Nevertheless, Jeff stresses that although it may be ugly, harder to customize and extend, Bugzilla works. And it has worked for nearly a decade. And numerous large projects use it, and have no intentions to switch to the new bug tracker of the week anytime soon. So what if the code is ugly?
There's a lesson here, and I don't think it's Jeff's idea that nobody cares what your code looks like. Jeff is right that delivering value to customers is always most important, whether they are paying customers that keep your company in business, or users who rely on your open source project to supply a critical piece of infrastructure. He's also right that customers couldn't care less if your code uses Factories, Decorators and Iterators, or Closures, Catamorphisms and Currying. It is a disservice to your customers if you force them to wait while you rewrite your software from a static language (like Java) to a dynamic language (like Ruby), because dynamic languages are all the rage this year. Are you going to go through the same song and dance when type inferencing becomes popular? Massive concurrency?
While customers don't care about how a product is written, they do care about the effects of that choice. If your software crashes a lot, needs frequent security patches and occasionally corrupts data, well, maybe you shouldn't have written your timesheet application in C. If your rendering application is slow, uses ludicrous amounts of memory, then maybe you shouldn't have written it in Ruby. If your application provides a key piece of infrastructure, and there's literally no one who could replace you if you get hit by a bus, then maybe you shouldn't have written it in APL.

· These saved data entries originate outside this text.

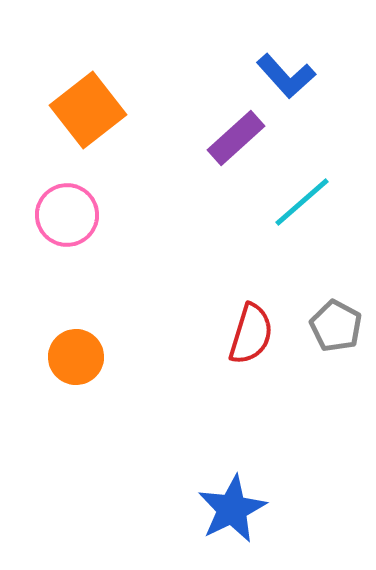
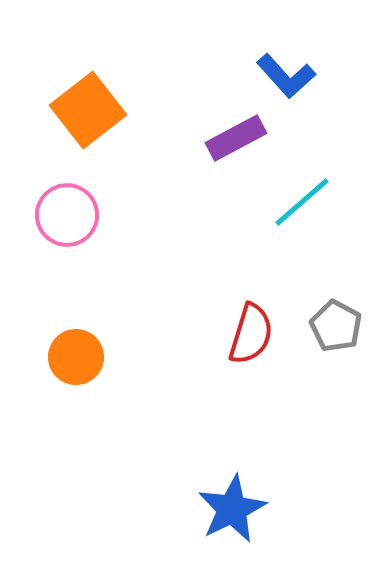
purple rectangle: rotated 14 degrees clockwise
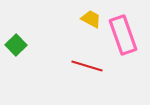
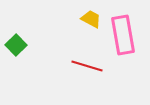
pink rectangle: rotated 9 degrees clockwise
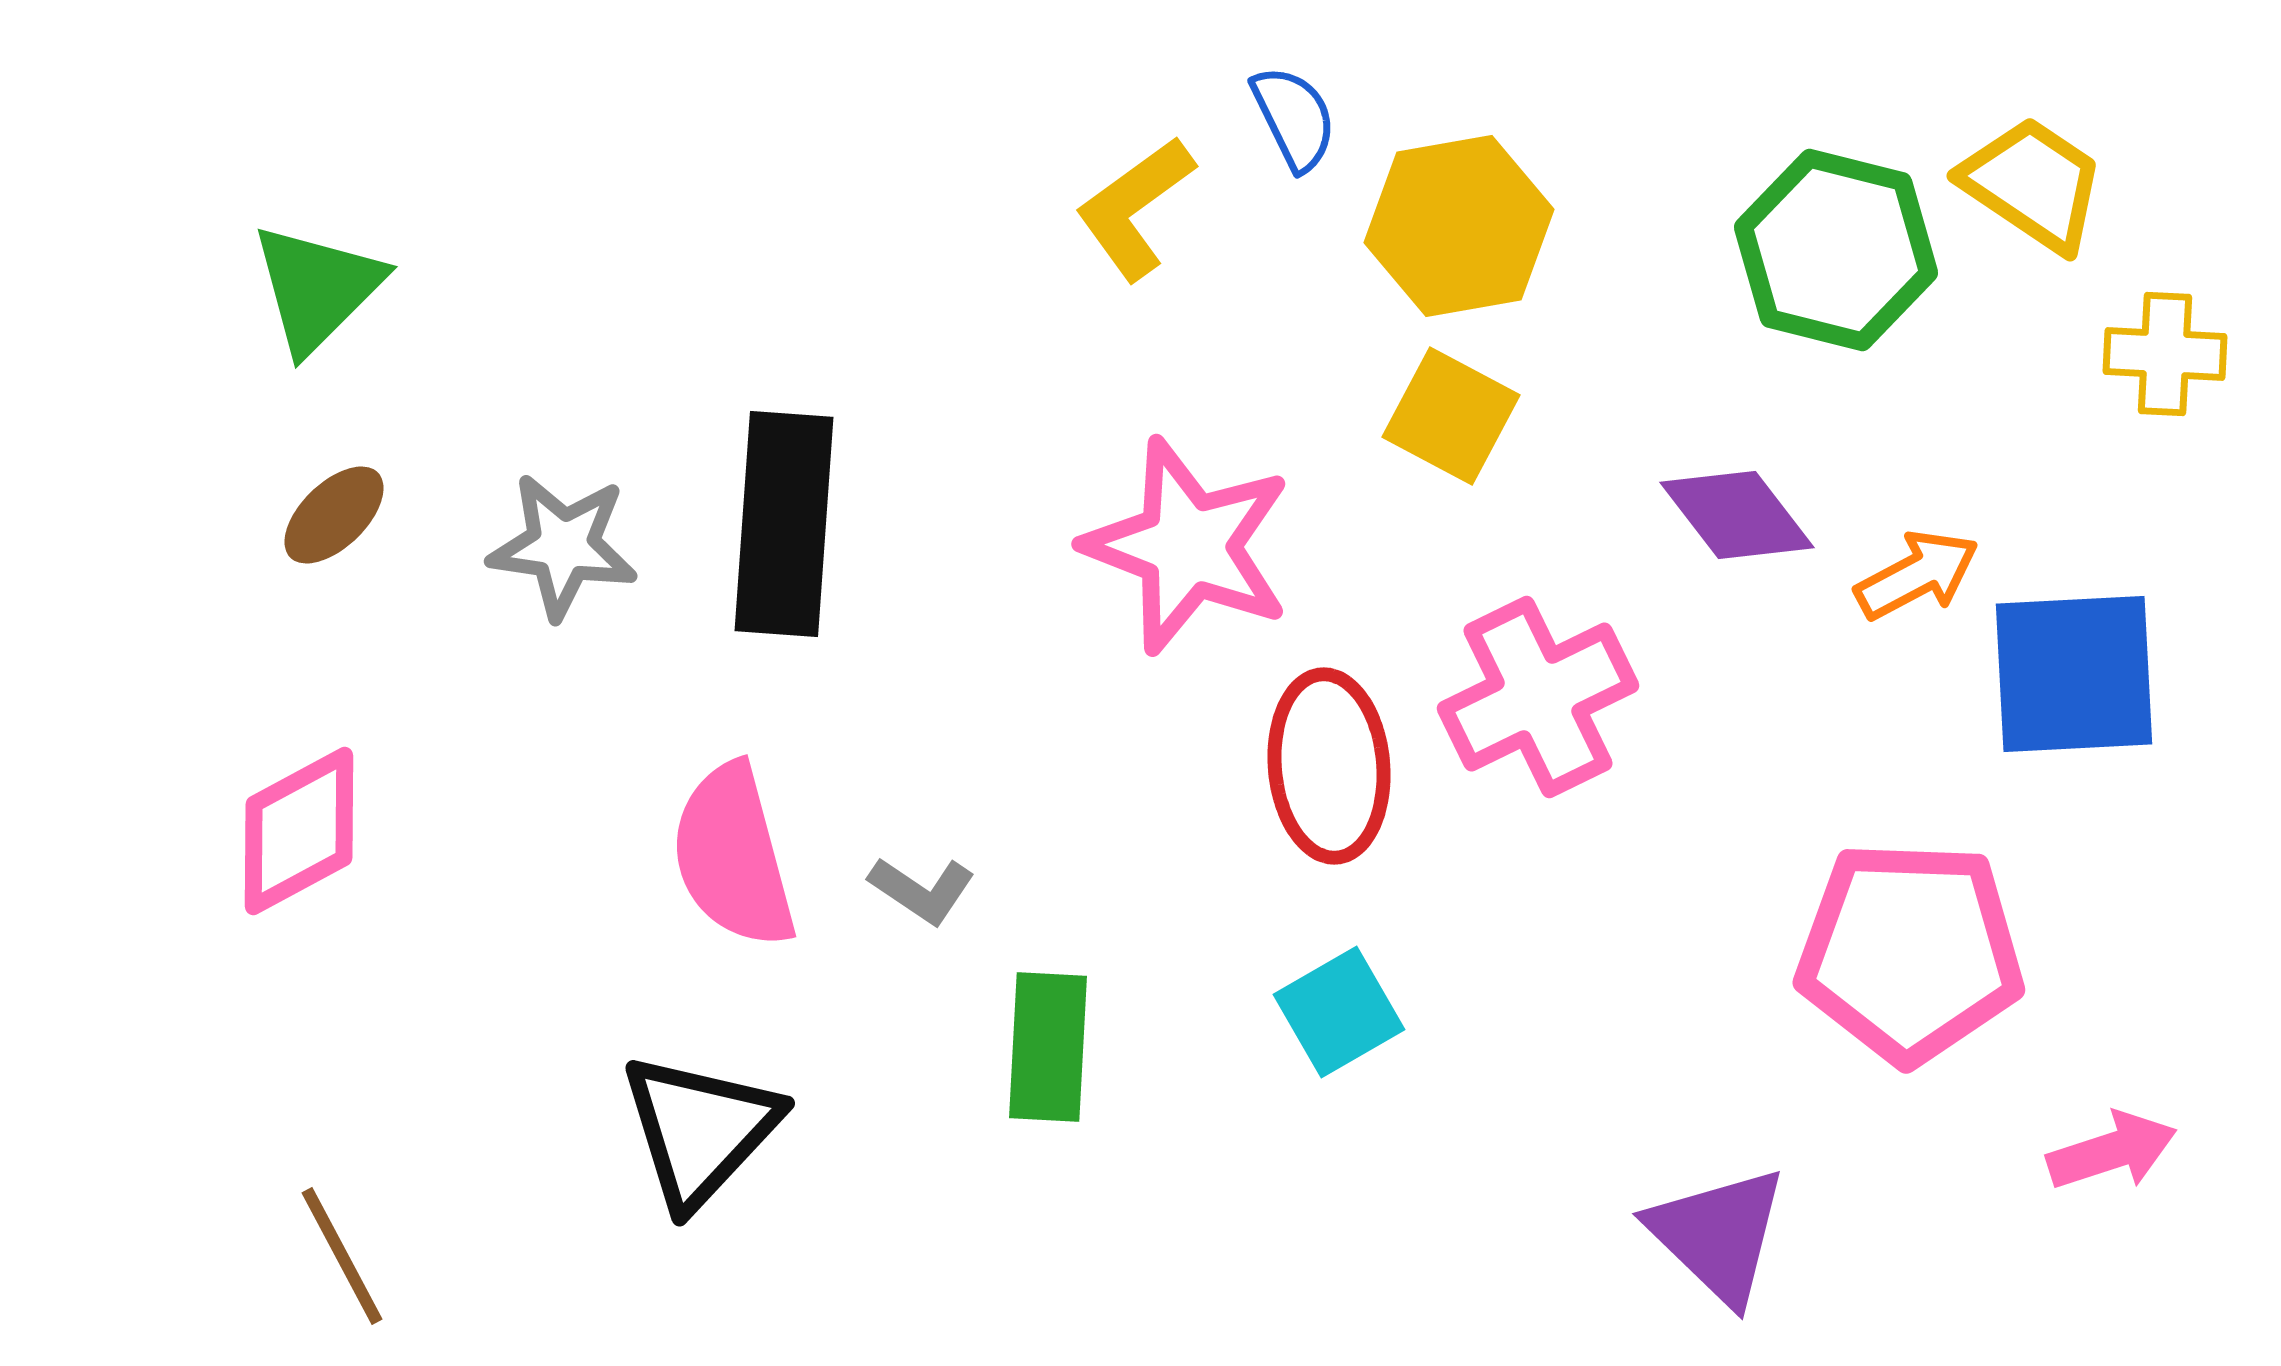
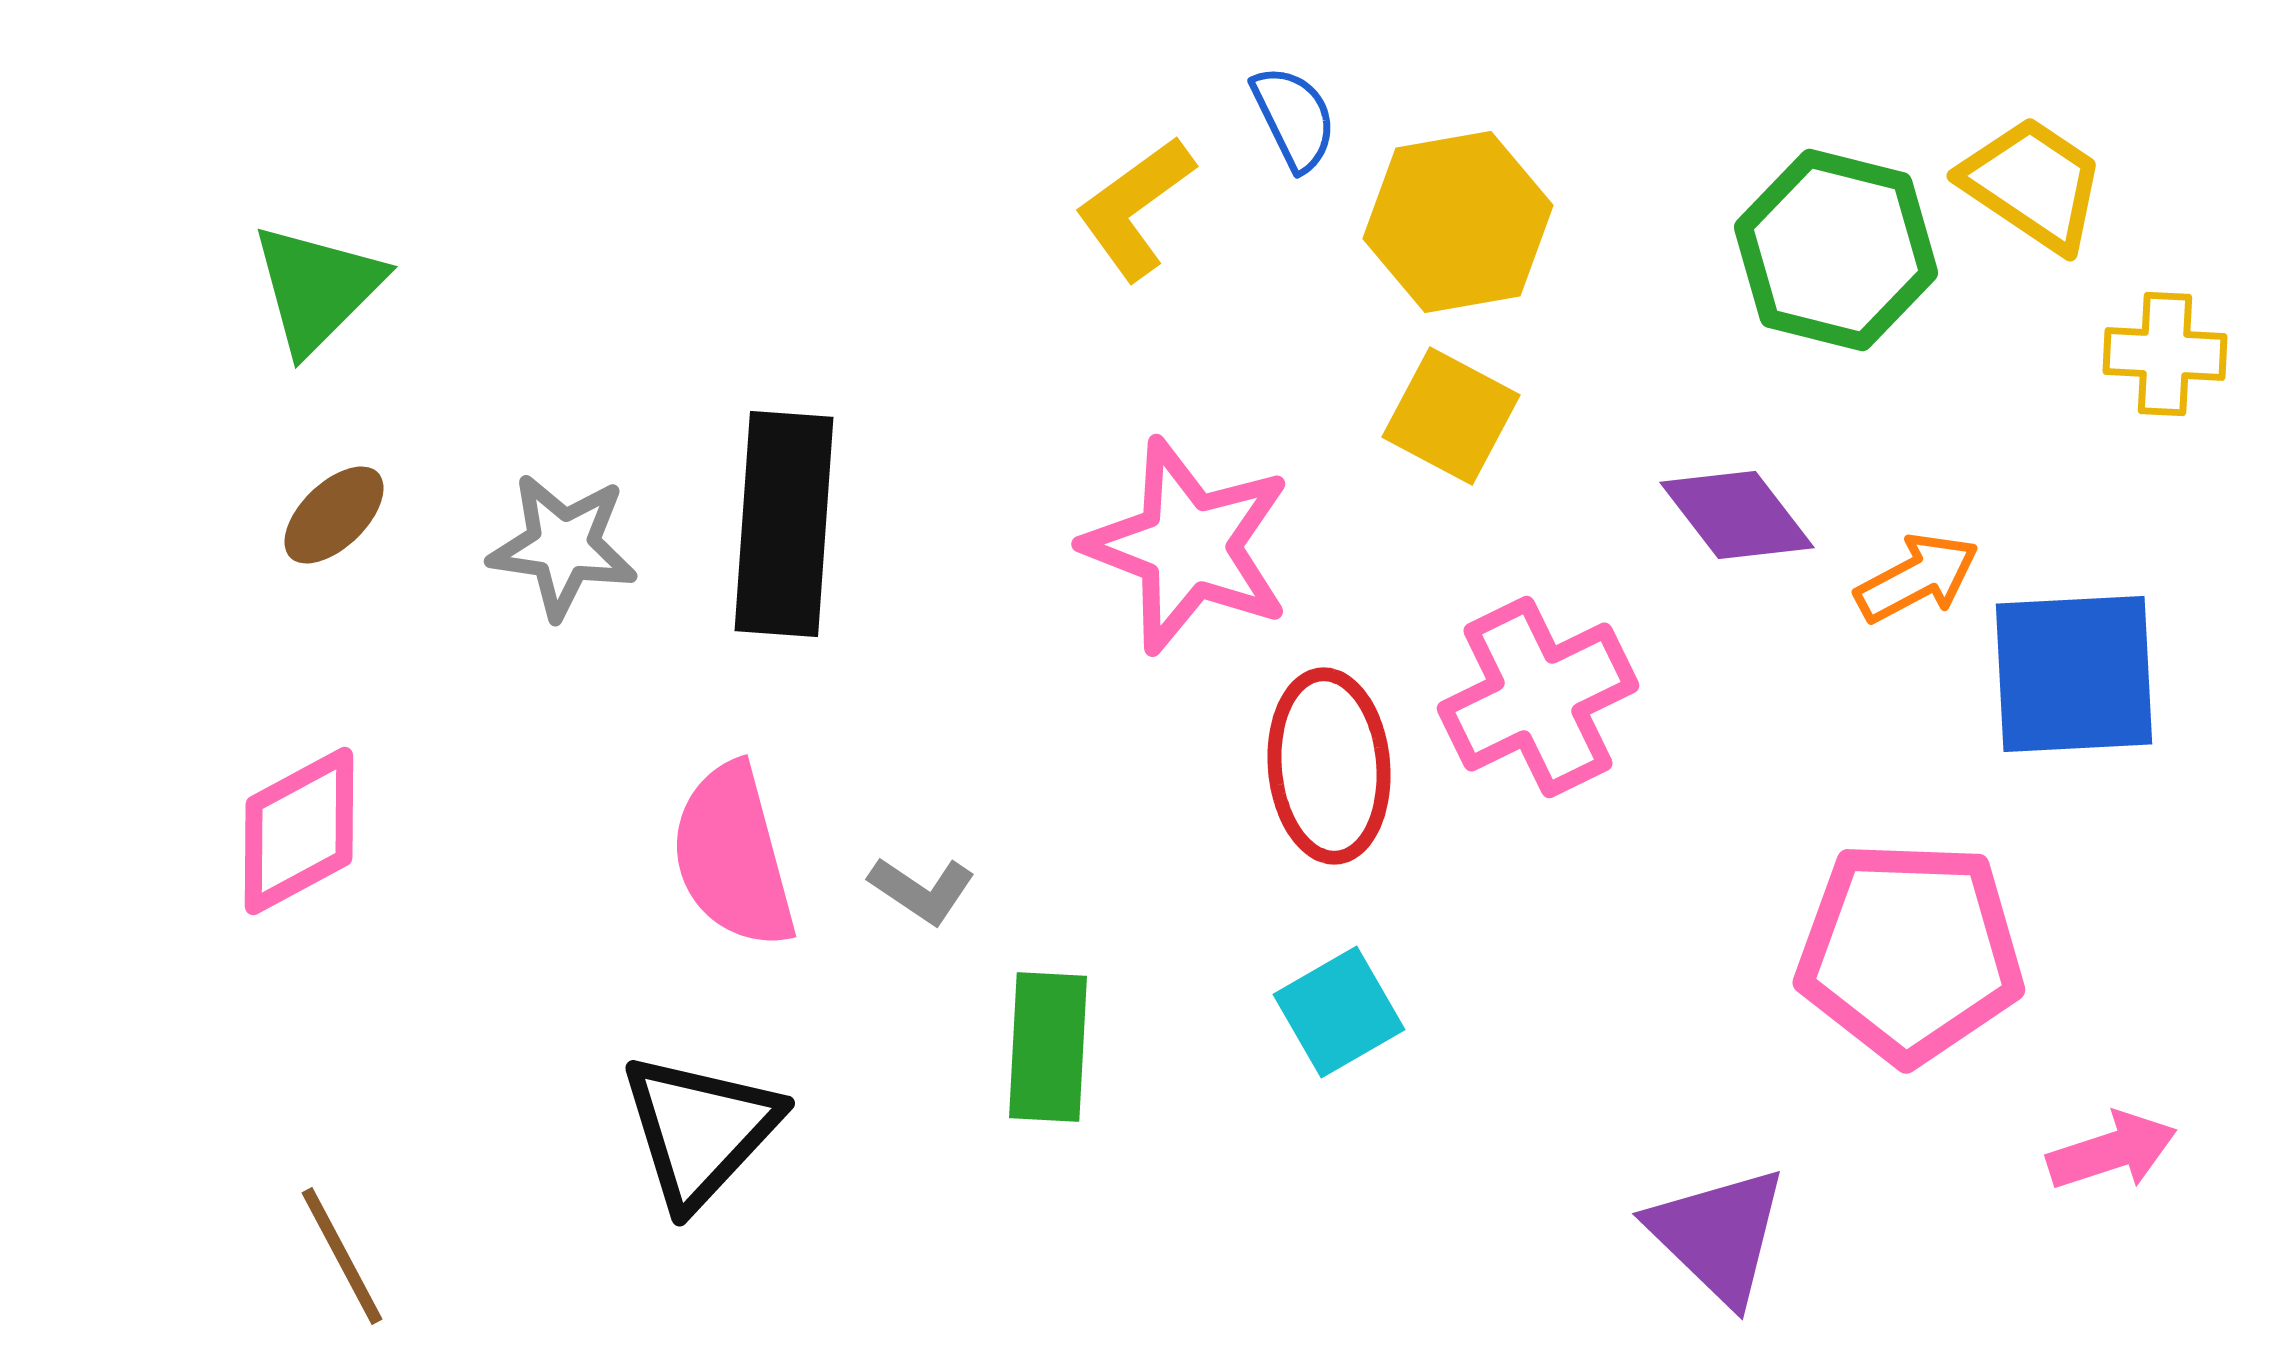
yellow hexagon: moved 1 px left, 4 px up
orange arrow: moved 3 px down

And if your application is written in a manner that leads to a huge codebase that makes it hard to find and fix bugs, costly to extend and requires a floor full of programmers to maintain, maybe you owe it to your customer to find a way to reduce the size of your codebase and deliver more value. Because sooner or later, that customer just might find a similar application, built with a smaller codebase and less internal complexity that's cheaper own and faster to customize and fix. And when it becomes too costly or too painful to maintain your application, they will switch.
1 comment:
Finally, somebody who gets it (and doesn't stoop to sensationalism).
I use this rule of thumb whenever one of my projects starts to get too big: I don't allow myself to add any new code until I've refactored something ugly out. The code usually grows very slowly when I take that approach. Works for me.